17. Chapter Seventeen

Chapter Seventeen

Felix

The wind was cruel at this altitude.

I hunched deeper into my cloak as we descended from the ridge, my pony carefully picking her steps down the slope.

Drake rode ahead, Eva’s limp form cradled in his arms like something breakable.

He hadn’t said a word since the Vyrmin fell.

Not when I called his name. Not when I checked his wounds.

Not even when I told him she would live.

He was holding her like silence might stitch her back together.

I tried not to watch too closely. Gods knew I wasn’t the sentimental type, but something about the way he moved—coiled and barely holding it together—made it impossible to look away.

He didn’t look like a man returning from victory.

He looked like a man who had lost something vital and hadn’t figured out how to breathe without it.

We reached the edge of the valley and found a narrow cave tucked behind a thicket of thornbrush.

Shelter. Privacy. Drake dismounted with a fluidity that shouldn’t have been possible for someone bleeding from three places.

He carried Eva inside like she weighed nothing.

Like she was a memory already fading from his grip.

I followed, my palms already glowing with warmth.

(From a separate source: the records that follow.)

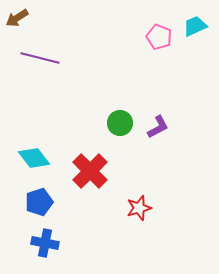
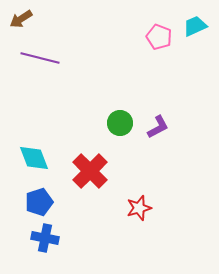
brown arrow: moved 4 px right, 1 px down
cyan diamond: rotated 16 degrees clockwise
blue cross: moved 5 px up
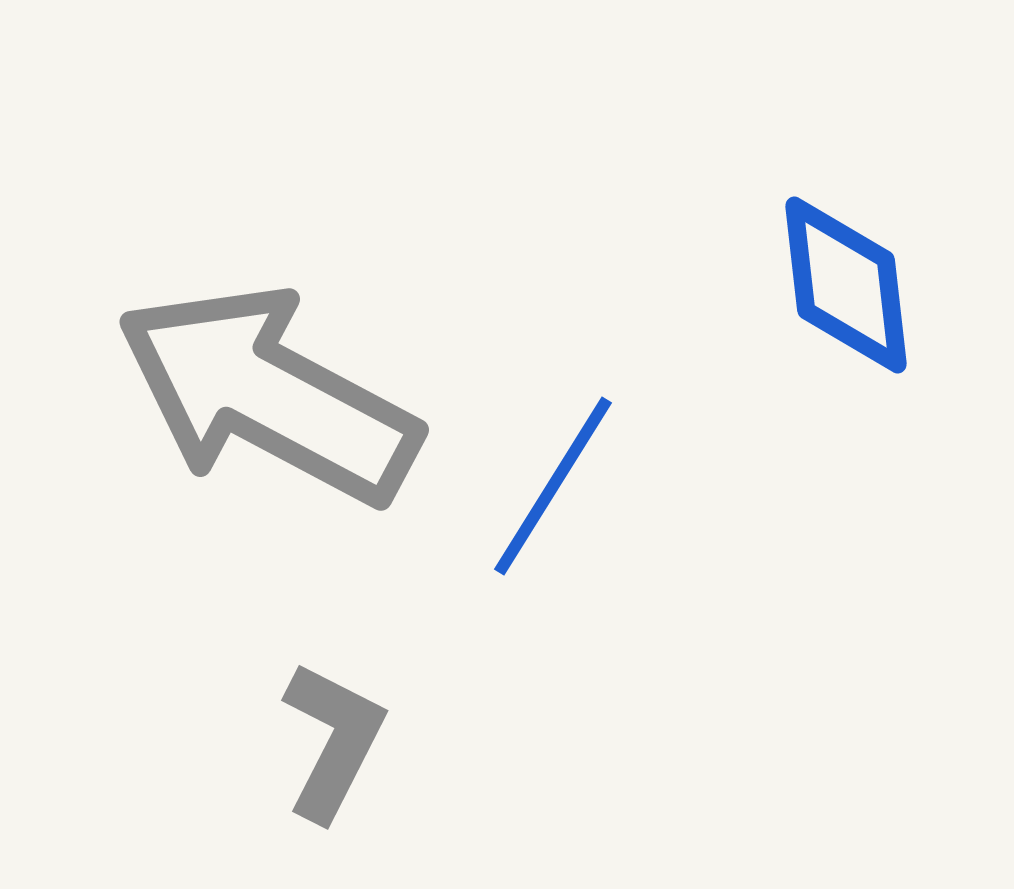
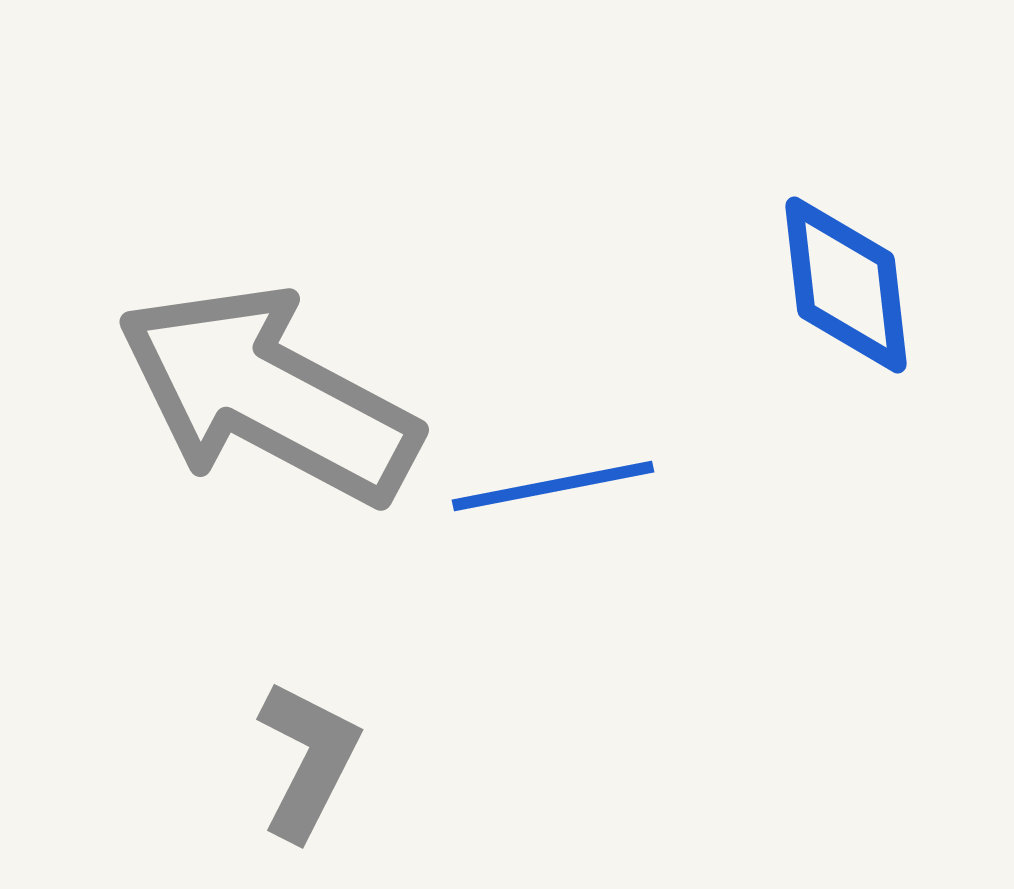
blue line: rotated 47 degrees clockwise
gray L-shape: moved 25 px left, 19 px down
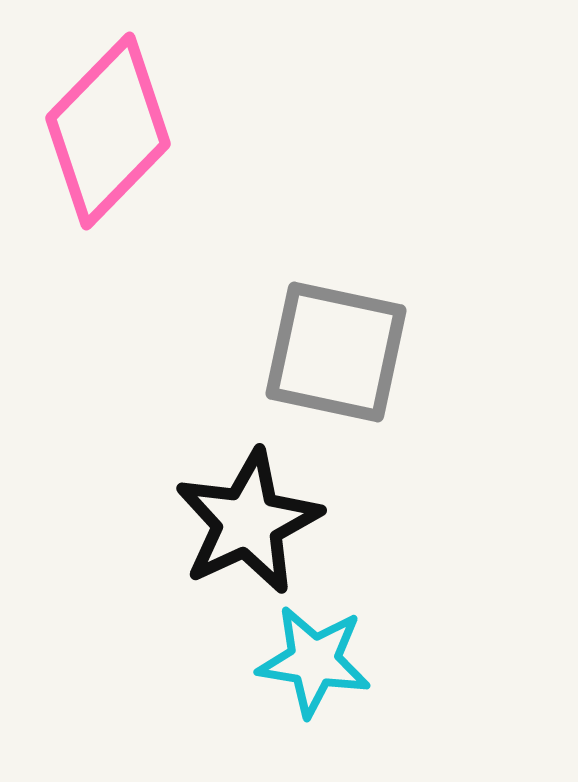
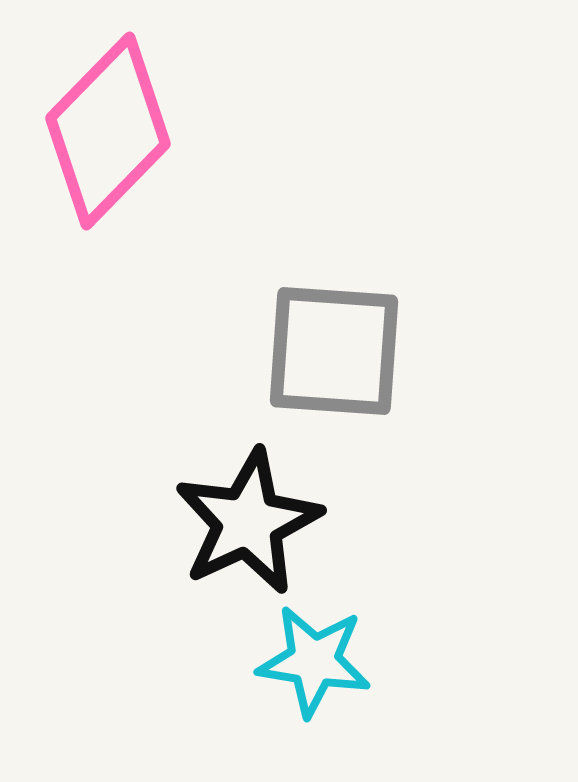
gray square: moved 2 px left, 1 px up; rotated 8 degrees counterclockwise
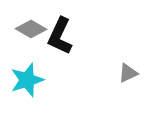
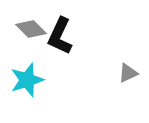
gray diamond: rotated 16 degrees clockwise
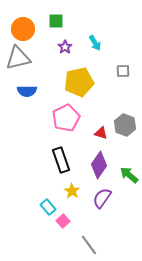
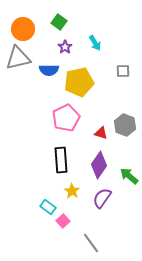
green square: moved 3 px right, 1 px down; rotated 35 degrees clockwise
blue semicircle: moved 22 px right, 21 px up
black rectangle: rotated 15 degrees clockwise
green arrow: moved 1 px down
cyan rectangle: rotated 14 degrees counterclockwise
gray line: moved 2 px right, 2 px up
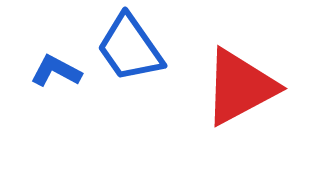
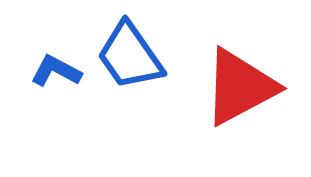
blue trapezoid: moved 8 px down
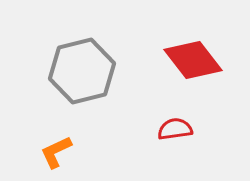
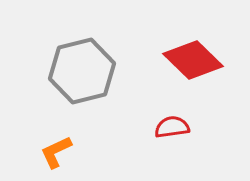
red diamond: rotated 8 degrees counterclockwise
red semicircle: moved 3 px left, 2 px up
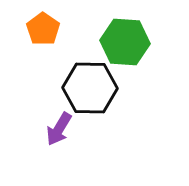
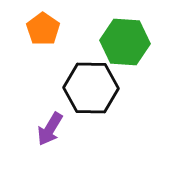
black hexagon: moved 1 px right
purple arrow: moved 9 px left
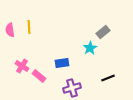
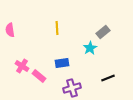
yellow line: moved 28 px right, 1 px down
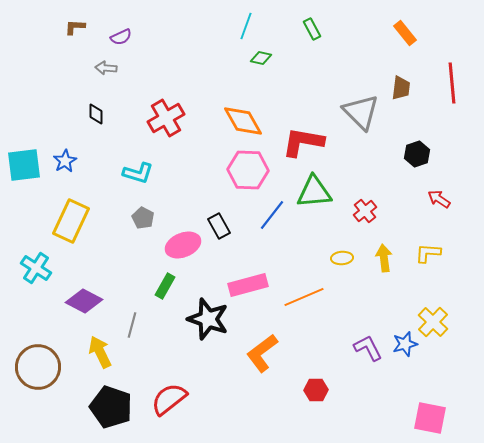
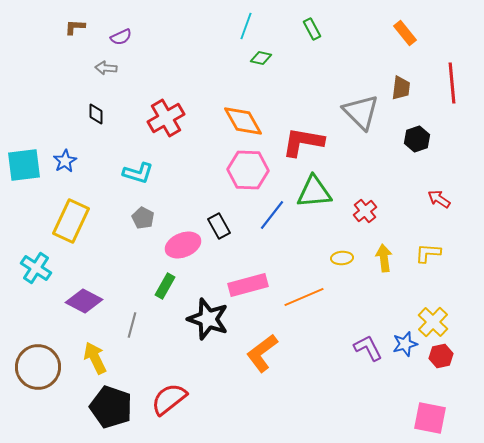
black hexagon at (417, 154): moved 15 px up
yellow arrow at (100, 352): moved 5 px left, 6 px down
red hexagon at (316, 390): moved 125 px right, 34 px up; rotated 10 degrees counterclockwise
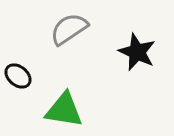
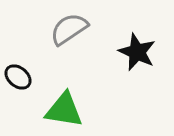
black ellipse: moved 1 px down
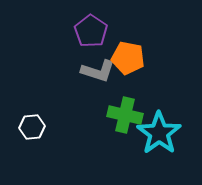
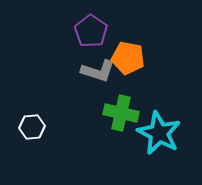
green cross: moved 4 px left, 2 px up
cyan star: rotated 9 degrees counterclockwise
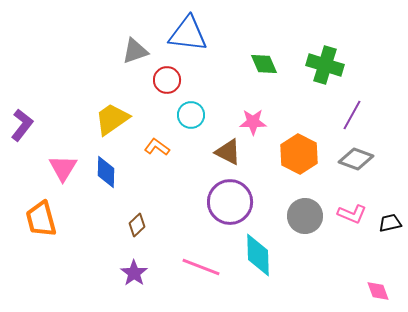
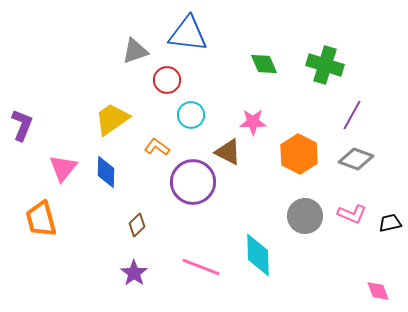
purple L-shape: rotated 16 degrees counterclockwise
pink triangle: rotated 8 degrees clockwise
purple circle: moved 37 px left, 20 px up
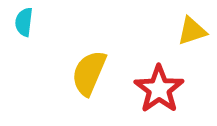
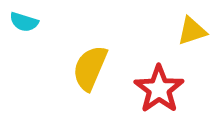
cyan semicircle: rotated 80 degrees counterclockwise
yellow semicircle: moved 1 px right, 5 px up
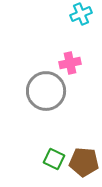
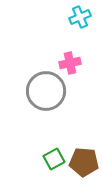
cyan cross: moved 1 px left, 3 px down
green square: rotated 35 degrees clockwise
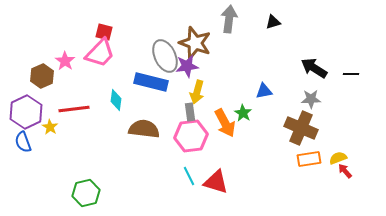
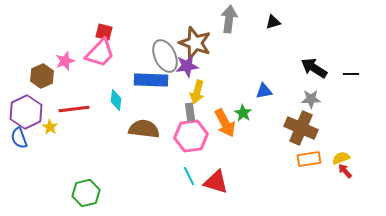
pink star: rotated 18 degrees clockwise
blue rectangle: moved 2 px up; rotated 12 degrees counterclockwise
blue semicircle: moved 4 px left, 4 px up
yellow semicircle: moved 3 px right
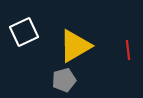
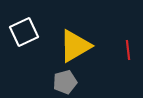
gray pentagon: moved 1 px right, 2 px down
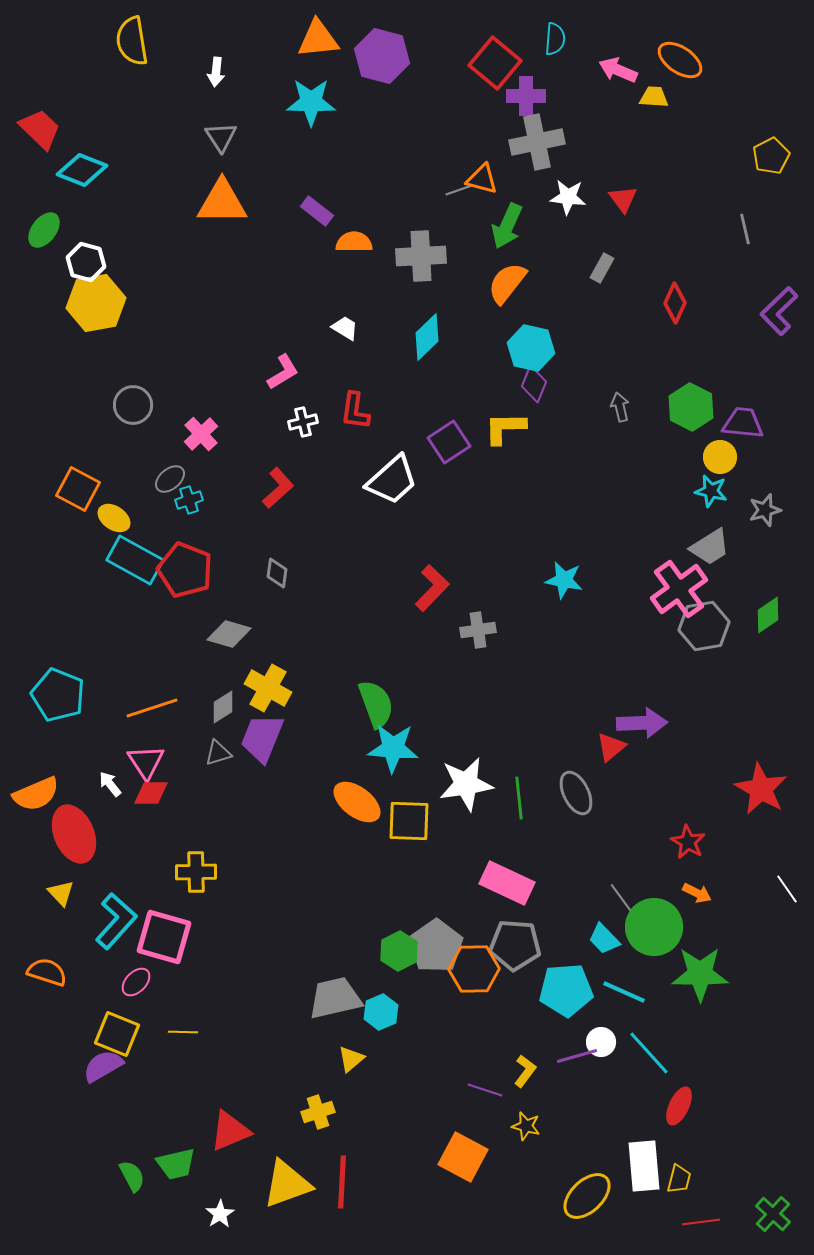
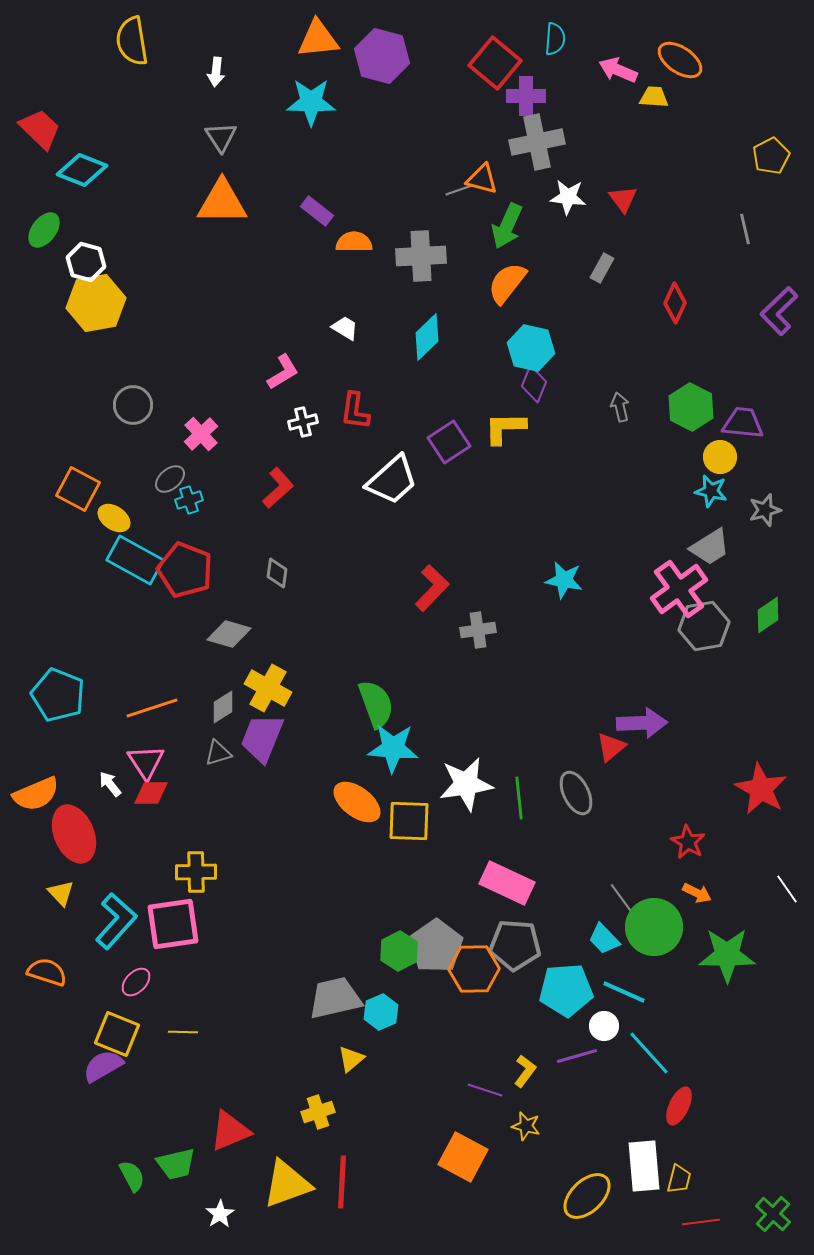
pink square at (164, 937): moved 9 px right, 13 px up; rotated 24 degrees counterclockwise
green star at (700, 974): moved 27 px right, 19 px up
white circle at (601, 1042): moved 3 px right, 16 px up
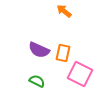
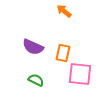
purple semicircle: moved 6 px left, 3 px up
pink square: rotated 20 degrees counterclockwise
green semicircle: moved 1 px left, 1 px up
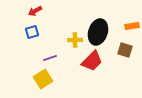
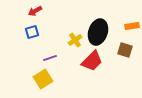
yellow cross: rotated 32 degrees counterclockwise
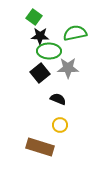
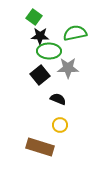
black square: moved 2 px down
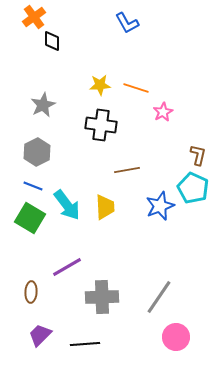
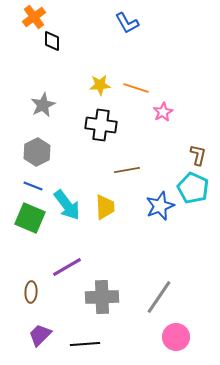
green square: rotated 8 degrees counterclockwise
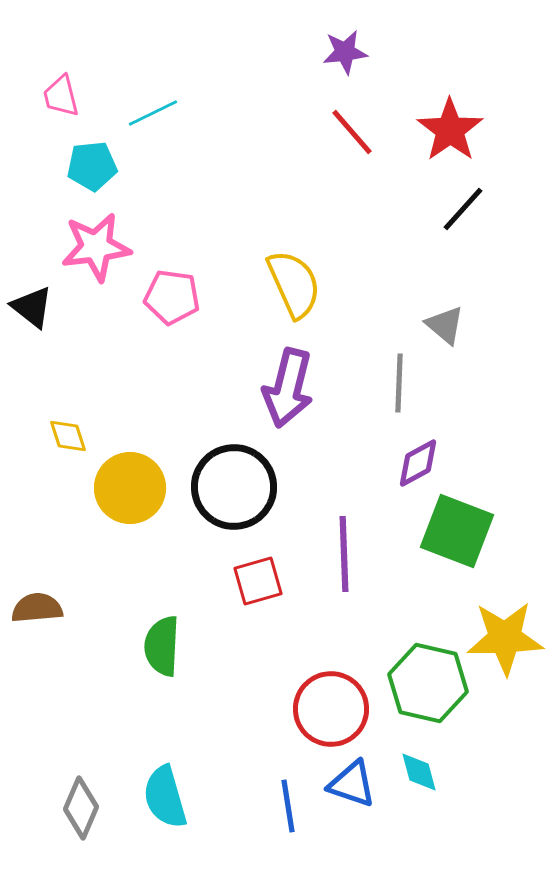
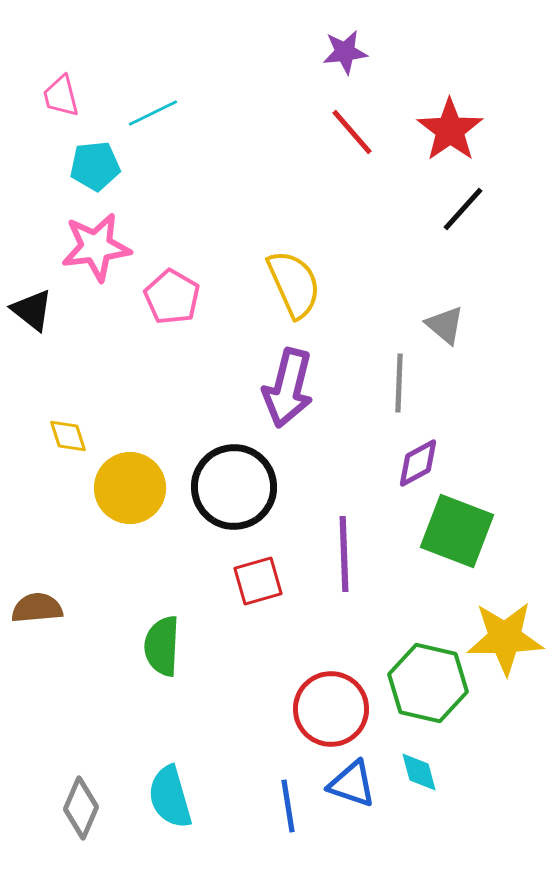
cyan pentagon: moved 3 px right
pink pentagon: rotated 22 degrees clockwise
black triangle: moved 3 px down
cyan semicircle: moved 5 px right
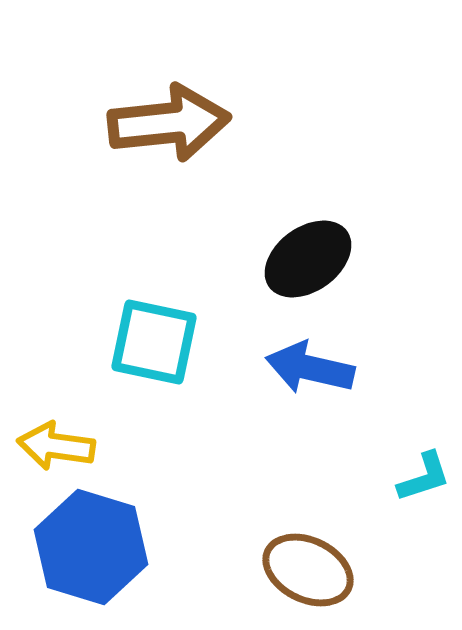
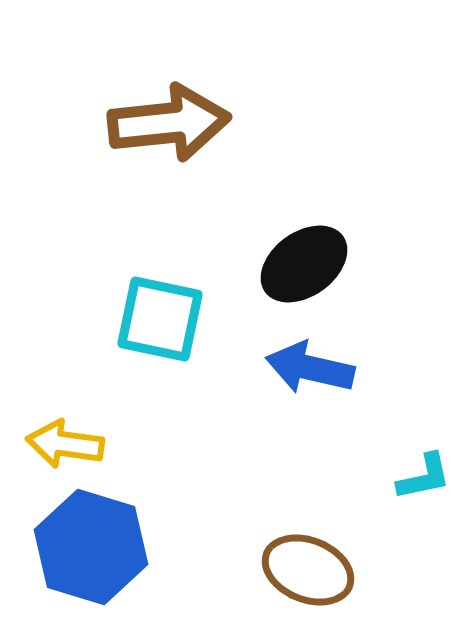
black ellipse: moved 4 px left, 5 px down
cyan square: moved 6 px right, 23 px up
yellow arrow: moved 9 px right, 2 px up
cyan L-shape: rotated 6 degrees clockwise
brown ellipse: rotated 4 degrees counterclockwise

He laid her down so gently it almost broke me.

“She’s stable,” I said softly, kneeling at her side. “No broken bones. Rift burn. She just needs rest.”

Drake didn’t answer. He was crouched beside her, blood drying on his hands, his brow furrowed like he was waiting for her to vanish the second he blinked. His eyes were the kind I’d only seen once before—on a mother who lost her child and hadn’t yet accepted it.

I reached for a salve, giving him a moment. “She’s breathing, Captain,” I said after a beat. “You can stop holding your breath now.”

He didn’t laugh. Didn’t even blink. Just dragged a shaky hand through his hair and muttered, “This wasn’t supposed to happen.”

“You getting clawed in the back or her puppeteering a monster into stabbing itself?”

His jaw clenched. “She nearly died.”

“But she didn’t.”

He finally looked up at me then—and I saw it. That thing beneath the anger. The fear. The… depth of it. I’d known him a long time. Known what he was like under pressure, in grief, in rage. But this?

This was new.

I shifted, lowering my voice. “You okay?”

His answer was immediate. “I’m fine.”

“Bullshit,” I said simply.

He turned away, standing like he could shake it off with motion. Pacing. Clenching and unclenching his fists.

“She’s strong,” I said after a moment. “You’ve seen it. I’ve seen it. You don’t have to shoulder it all.”

He stopped pacing. “It’s not about that.”

“Then what is it?”

He hesitated.

Something in him wanted to answer. I saw it—right there in the silence between breaths. But whatever it was, he swallowed it back like it might poison us both.

He crouched near her again, watching the rise and fall of her chest like it was the only proof the world hadn’t ended.

“She’s just… different,” he finally said. “It’s not what I expected.”

I nodded slowly. “You mean how she somehow made a fucking Vyrmin kneel like a trained dog?”

His lips twitched, almost a smile. Almost.

“No,” he murmured. “I mean… how I can’t think straight when she’s around. And how that fucking terrifies me.”

A beat of silence passed. There it was.

I sat back on my heels, studying him. Watching the lines in his face that hadn’t been there a week ago. The way he looked at her—not like she was beautiful, though she was—but like she was gravity and he was fighting not to fall.

“Drake,” I said gently. “I’ve seen you flinch through broken ribs. I’ve seen you stand between a child and a burning field. I’ve never seen you look at someone like that.”

He stiffened. “Don’t start.”

“Start what?”

“Whatever you’re thinking.”

“I’m thinking,” I said, keeping my tone even, “that maybe something’s happening you don’t understand. And maybe instead of fighting it, you should?—”

“Drop it.” His voice cracked like a whip, sharper than intended.

I didn’t flinch. Just nodded. For now.

But I watched him settle beside her again, not touching, just… anchoring himself near her like proximity might make sense of all this. He didn’t know what he was feeling. I wasn’t sure he could name it. But I could see the shape of it forming.

This wasn’t mission loyalty. This wasn’t lust. This was something ancient. Something patient and possessive and quiet as a knife in the dark. And it was going to wreck him.